WGAW saved up for a rainy day

Report: Guild's strike fund a healthy $9.2 million

A week before the start of negotiations on the WGA's all-important film and TV contract, the WGA West has issued an annual report boasting a bulging strike kitty.

The $9.2 million strike fund was established in 1986 — the year following a two-week writers strike and two years before the five-month walkout of 1988. The WGAW also maintains a Good & Welfare Fund, totaling $3 million.

During strikes, the funds can be tapped to distribute loans or grants to qualifying members, with the guild's voting membership at almost 8,000.

In 1992, the strike fund was set to grow annually from an initial $6 million to account for cost-of-living adjustments.
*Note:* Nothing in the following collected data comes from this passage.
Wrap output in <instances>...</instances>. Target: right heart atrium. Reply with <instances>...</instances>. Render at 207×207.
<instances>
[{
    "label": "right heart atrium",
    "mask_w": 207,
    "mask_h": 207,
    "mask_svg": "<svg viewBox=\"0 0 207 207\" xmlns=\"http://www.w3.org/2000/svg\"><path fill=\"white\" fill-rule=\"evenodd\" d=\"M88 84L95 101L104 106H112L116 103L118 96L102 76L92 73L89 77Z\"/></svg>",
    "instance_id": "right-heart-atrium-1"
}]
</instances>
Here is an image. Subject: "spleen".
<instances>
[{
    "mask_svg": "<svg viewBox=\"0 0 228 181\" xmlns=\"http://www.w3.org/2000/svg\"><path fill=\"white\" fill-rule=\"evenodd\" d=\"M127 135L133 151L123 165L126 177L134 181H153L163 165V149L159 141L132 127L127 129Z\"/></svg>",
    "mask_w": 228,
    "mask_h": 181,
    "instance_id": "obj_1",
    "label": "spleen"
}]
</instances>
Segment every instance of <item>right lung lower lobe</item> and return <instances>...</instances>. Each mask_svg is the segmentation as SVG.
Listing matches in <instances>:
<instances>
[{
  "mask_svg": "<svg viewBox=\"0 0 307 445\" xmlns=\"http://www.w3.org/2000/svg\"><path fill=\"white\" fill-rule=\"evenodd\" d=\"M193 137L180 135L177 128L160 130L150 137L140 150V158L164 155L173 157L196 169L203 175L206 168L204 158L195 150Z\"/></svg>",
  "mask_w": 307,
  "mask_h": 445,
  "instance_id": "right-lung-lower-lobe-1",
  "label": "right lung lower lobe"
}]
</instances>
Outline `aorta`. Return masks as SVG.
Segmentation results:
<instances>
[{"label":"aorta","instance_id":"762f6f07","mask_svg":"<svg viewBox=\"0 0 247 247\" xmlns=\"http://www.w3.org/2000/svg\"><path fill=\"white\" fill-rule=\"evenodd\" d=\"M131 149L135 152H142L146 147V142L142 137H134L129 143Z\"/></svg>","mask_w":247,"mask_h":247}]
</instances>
The 4,000-member WGA East — a more newswriter-dominated sister guild set to issue its annual report in September — has a strike fund of $2.7 million, a spokeswoman said.

WGAW and WGAE reps will meet with management-side negotiators in Los Angeles beginning July 16 to hash out a new minimum basic agreement for movie writers and most primetime scribes. The film and TV pact expires Oct. 31.

"These (strike and welfare) reserves are of crucial importance as we prepare for our upcoming MBA negotiations," the membership and finance committee wrote. "The expiration of our contract is less than four months away."

The WGAW distributed an estimated $3.4 million in fund loans during the 1988 strike.

In the guilds' upcoming talks with the Alliance of Motion Picture & Television Producers, the WGAW and WGA East jointly will negotiate a collective-bargaining agreement with the AMPTP. Compensation issues related to digital media are expected to figure prominently in the talks.

Among other revelations in the WGAW annual report, guild revenue fell almost $100,000 in the fiscal year ending March 31, or less than 1%, to $22.3 million. Officials cited lower earnings under WGAW contracts for the dip as members' film earnings tumbled 3.2% and television earnings flattened.

Dues revenue dipped 1% to $18.5 million, but expenditures decreased $900,000 in the latest fiscal year, yielding a net surplus for the guild of $1.7 million. That compares with a deficit of $202,611 at the end of the previous 12-month reporting period.

Investment income increased 53% to $2.9 million in fiscal 2007.

Net assets increased about 6% to $32.3 million at the guild, which owns its Los Angeles headquarters and has an unused $4 million line of credit.